My phone beeped, alerting me that a text came in and my eyes shot to my purse still on the floor by the door. I would check that later, after Grandma left. I returned my attention to her. “You could go to the roof with a machine gun.”
“Now you’re getting it.”
“But Zoe didn’t die from a bullet. And we sense others around, so it’s tough to take us by surprise. In order for them to kill her, Zoe had to have been alone and outnumbered.”
“Exactly.”
I had so many questions for my grandmother but one thing kept sticking in my head. I couldn’t shake it. “Why are there so many witches in our family if it’s not hereditary?”
“It’s not passed on through genetics. That’s been proven.”
“But there’s you, Zoe and me. How’s it possible?”
“I don’t know. But…” She looked away. “Tessa, it’s not only the three of us.”
“What? Who else?”
“Your mother.”
“Mom? No way. She looks at least ten years older than you.”
“It’s because she can’t embrace her magic. She won’t allow it to nurture her. But if you concentrate, really focus on her, you’ll feel it.”
The very concept made it difficult for me to think. Mom? Impossible.
“She has the potential,” Grandma went on. “Something about her, and I’m not sure what, maybe the death of her daughter, prevents her from tapping into the power.”
“The same way she has trouble connecting to me and Bree?”
She shrugged. “Maybe. Something is definitely off. I had no idea Vivienne would be anything but normal, so I sent her to live with my parents.”
“Because you didn’t want her growing up in the middle of a war.”
“Yes,” Grandma answered. “Perhaps if I’d been there, I could’ve helped Vivienne with her powers.”
“Mom lived with your adopted parents?” I asked.
“That’s right.”
“Do you know anything about your biological parents?” I wondered if they were witches, too.
“No.” Grandma shook her head.
“Did you try to find them?”
“Yes. Nothing so far. I don’t have many chances to research. I haven’t given up though.”
“So you have no clue why we’re different?”
“Until I know more about our family history, I have no way of knowing,” she said.
“Okay. Recap. Everyone in our family is a witch. Even Bree?”
“Most likely, yes.”
“That means…” Different scenarios swirled in my head, nearly suffocating me. “I have to protect her. But by being around her, I also put her in danger.”

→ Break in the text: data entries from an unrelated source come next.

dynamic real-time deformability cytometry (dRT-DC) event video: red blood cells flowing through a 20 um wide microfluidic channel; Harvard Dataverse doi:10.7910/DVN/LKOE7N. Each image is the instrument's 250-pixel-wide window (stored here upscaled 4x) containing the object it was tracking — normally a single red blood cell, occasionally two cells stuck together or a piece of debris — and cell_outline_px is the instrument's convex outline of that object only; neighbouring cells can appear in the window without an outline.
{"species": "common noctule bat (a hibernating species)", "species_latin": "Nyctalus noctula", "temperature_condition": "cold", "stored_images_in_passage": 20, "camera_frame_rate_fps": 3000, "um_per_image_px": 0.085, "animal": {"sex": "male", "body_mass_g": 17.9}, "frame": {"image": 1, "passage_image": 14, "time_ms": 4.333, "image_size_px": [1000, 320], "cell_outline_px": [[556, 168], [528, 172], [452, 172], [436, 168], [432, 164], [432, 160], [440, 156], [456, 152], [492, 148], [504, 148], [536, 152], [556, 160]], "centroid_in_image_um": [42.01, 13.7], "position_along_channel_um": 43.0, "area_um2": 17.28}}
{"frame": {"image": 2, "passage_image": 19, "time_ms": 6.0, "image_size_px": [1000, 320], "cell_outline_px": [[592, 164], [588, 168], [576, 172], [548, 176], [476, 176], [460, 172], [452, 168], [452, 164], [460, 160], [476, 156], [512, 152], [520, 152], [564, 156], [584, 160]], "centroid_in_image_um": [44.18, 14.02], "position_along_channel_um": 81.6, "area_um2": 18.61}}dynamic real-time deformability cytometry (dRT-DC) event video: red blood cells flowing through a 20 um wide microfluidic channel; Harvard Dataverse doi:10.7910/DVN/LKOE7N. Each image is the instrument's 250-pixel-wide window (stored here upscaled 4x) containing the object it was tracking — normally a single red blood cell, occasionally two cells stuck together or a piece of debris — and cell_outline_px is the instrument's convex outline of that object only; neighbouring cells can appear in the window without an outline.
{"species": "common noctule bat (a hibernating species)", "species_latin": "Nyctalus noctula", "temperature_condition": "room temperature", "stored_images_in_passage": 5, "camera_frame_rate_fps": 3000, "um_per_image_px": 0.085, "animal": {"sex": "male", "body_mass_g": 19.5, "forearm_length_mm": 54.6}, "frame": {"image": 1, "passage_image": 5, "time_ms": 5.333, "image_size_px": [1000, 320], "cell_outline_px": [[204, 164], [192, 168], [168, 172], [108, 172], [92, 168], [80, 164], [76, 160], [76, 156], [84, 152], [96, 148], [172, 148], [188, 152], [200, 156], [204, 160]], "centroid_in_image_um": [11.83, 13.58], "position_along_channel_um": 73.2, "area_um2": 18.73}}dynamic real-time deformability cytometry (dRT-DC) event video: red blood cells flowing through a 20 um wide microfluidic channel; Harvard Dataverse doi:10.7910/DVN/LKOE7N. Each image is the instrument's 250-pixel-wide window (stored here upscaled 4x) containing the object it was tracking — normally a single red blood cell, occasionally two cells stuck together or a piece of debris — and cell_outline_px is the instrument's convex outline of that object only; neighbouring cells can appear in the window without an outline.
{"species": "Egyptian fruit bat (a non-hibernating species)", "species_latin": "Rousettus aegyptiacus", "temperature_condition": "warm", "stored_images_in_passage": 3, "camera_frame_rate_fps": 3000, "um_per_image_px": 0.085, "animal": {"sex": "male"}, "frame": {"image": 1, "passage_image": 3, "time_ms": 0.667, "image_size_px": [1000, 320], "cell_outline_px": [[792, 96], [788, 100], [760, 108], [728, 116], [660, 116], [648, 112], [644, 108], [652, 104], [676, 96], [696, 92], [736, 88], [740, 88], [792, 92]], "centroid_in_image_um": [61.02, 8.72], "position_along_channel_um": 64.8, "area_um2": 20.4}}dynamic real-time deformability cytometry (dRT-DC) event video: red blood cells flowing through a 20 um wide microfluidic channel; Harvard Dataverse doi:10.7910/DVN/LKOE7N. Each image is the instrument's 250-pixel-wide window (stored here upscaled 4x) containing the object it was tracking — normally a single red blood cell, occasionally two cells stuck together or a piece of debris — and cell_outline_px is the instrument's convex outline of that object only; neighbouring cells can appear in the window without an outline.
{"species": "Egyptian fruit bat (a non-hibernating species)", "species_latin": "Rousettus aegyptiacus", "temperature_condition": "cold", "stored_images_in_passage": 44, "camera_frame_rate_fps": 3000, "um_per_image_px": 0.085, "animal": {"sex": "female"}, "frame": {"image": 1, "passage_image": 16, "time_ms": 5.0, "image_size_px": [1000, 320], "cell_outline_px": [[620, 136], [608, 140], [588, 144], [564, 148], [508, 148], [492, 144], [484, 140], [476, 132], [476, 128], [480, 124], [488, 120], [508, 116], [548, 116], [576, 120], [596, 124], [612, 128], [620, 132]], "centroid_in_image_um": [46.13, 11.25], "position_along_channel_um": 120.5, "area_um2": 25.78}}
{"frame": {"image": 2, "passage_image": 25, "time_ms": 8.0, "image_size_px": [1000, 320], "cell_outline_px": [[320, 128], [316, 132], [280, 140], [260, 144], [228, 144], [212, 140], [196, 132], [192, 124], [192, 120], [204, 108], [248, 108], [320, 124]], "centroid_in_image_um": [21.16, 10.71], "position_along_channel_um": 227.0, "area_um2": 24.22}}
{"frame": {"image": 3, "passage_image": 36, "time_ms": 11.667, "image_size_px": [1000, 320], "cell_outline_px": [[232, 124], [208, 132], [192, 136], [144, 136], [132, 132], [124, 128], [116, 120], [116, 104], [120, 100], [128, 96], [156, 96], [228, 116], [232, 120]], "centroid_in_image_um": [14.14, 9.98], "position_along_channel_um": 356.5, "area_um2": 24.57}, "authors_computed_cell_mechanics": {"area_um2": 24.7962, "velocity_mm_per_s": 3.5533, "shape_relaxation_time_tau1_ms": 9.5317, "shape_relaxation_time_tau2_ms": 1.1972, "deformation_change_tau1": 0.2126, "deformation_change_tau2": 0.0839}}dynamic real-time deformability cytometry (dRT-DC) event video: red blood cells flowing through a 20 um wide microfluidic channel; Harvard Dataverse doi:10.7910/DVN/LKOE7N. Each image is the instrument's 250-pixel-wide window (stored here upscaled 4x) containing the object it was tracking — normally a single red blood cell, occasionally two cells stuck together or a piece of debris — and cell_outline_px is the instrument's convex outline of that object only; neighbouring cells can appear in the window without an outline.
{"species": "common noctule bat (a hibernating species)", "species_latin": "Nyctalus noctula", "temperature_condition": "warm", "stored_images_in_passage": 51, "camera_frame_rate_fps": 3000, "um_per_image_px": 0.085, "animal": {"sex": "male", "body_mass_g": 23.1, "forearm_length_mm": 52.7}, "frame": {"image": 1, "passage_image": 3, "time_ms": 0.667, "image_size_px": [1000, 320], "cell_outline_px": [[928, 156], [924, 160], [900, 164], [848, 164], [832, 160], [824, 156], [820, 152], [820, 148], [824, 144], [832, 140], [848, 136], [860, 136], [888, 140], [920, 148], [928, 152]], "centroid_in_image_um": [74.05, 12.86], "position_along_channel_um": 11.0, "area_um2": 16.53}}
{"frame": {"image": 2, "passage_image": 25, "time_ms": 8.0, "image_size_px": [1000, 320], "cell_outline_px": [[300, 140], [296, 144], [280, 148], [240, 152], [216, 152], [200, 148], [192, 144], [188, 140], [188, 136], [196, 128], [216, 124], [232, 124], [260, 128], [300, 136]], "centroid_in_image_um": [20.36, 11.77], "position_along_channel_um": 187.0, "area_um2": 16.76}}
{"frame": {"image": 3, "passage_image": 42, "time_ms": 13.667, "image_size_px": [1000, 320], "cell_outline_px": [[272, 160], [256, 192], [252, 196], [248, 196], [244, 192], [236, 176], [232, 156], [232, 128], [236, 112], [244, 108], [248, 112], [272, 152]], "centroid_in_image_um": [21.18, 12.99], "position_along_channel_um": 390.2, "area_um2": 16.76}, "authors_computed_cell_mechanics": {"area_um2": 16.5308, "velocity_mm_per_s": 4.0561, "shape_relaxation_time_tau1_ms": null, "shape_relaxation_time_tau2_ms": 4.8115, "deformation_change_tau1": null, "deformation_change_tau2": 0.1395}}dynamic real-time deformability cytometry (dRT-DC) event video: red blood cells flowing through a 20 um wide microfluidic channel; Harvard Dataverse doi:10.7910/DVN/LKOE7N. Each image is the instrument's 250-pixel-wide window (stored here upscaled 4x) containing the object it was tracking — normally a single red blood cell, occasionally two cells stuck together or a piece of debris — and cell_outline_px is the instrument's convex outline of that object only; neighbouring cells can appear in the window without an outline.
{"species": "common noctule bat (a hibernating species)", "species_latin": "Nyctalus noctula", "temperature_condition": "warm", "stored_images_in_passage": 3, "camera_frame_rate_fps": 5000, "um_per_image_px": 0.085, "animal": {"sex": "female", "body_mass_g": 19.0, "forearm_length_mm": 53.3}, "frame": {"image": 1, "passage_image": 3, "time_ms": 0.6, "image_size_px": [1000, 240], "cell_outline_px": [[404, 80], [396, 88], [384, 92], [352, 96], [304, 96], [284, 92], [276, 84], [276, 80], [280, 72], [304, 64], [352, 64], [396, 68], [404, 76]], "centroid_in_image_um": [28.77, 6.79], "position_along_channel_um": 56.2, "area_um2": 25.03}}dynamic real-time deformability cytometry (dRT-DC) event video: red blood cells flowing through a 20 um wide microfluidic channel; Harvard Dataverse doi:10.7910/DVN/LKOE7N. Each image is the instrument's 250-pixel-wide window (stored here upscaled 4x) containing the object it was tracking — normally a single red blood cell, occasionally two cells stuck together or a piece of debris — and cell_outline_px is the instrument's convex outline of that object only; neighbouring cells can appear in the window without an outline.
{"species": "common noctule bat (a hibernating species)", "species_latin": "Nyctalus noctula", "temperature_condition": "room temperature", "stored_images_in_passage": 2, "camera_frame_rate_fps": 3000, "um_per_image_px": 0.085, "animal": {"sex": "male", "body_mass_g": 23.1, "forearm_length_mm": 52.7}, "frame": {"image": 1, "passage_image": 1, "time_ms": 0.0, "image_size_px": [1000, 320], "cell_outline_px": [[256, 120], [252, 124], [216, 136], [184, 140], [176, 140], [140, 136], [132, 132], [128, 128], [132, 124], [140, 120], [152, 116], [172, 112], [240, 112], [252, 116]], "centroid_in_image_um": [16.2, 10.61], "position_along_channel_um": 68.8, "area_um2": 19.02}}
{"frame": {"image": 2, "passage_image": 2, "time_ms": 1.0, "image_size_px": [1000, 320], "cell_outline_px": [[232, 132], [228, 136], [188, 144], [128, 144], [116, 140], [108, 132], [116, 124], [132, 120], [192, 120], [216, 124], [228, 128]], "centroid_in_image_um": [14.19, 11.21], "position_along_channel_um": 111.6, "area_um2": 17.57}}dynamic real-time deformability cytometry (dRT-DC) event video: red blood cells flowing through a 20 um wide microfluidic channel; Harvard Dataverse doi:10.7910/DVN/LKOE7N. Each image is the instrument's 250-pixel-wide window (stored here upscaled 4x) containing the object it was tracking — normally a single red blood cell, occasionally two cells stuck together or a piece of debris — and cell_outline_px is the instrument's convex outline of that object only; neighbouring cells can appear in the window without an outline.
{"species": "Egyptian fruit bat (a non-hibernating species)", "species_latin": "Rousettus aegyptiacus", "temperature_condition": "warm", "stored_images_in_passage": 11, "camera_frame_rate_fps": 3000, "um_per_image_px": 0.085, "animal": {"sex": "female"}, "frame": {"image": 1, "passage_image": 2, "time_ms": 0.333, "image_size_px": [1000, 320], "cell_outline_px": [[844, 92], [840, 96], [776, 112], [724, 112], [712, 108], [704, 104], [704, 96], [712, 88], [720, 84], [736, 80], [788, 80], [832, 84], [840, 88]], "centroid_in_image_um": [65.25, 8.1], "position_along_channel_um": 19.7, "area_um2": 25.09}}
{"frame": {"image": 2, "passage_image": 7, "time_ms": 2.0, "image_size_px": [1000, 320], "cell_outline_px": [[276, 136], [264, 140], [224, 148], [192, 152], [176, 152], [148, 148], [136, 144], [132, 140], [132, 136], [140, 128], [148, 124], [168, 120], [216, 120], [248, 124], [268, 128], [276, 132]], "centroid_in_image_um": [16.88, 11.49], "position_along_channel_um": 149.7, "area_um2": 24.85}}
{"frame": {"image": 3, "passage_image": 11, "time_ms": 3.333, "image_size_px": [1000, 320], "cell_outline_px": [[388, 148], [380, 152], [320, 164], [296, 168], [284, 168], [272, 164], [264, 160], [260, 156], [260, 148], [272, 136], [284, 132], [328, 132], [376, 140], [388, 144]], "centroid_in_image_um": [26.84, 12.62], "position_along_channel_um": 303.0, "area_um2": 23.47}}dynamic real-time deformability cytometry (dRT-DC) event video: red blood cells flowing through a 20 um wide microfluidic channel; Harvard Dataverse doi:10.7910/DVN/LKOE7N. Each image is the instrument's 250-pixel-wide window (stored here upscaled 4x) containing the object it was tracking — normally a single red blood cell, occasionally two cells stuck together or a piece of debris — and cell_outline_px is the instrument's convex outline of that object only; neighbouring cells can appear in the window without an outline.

“You could leave Bree with your mother until she’s of age.”
“No way. Mom’s incapable of loving us. I can’t subject Bree to that life. She even told me that when I turn eighteen, I can take Bree with me when I move out.” I pivoted on the bed, bringing my knee up and fixing a stare at my grandmother. “You see why I can’t leave her here? I can’t bear to watch her go through what I did the last few years.”
“Sweetheart.” She covered my hand with her own. “I’m so sorry. I wish I could’ve been there for you.”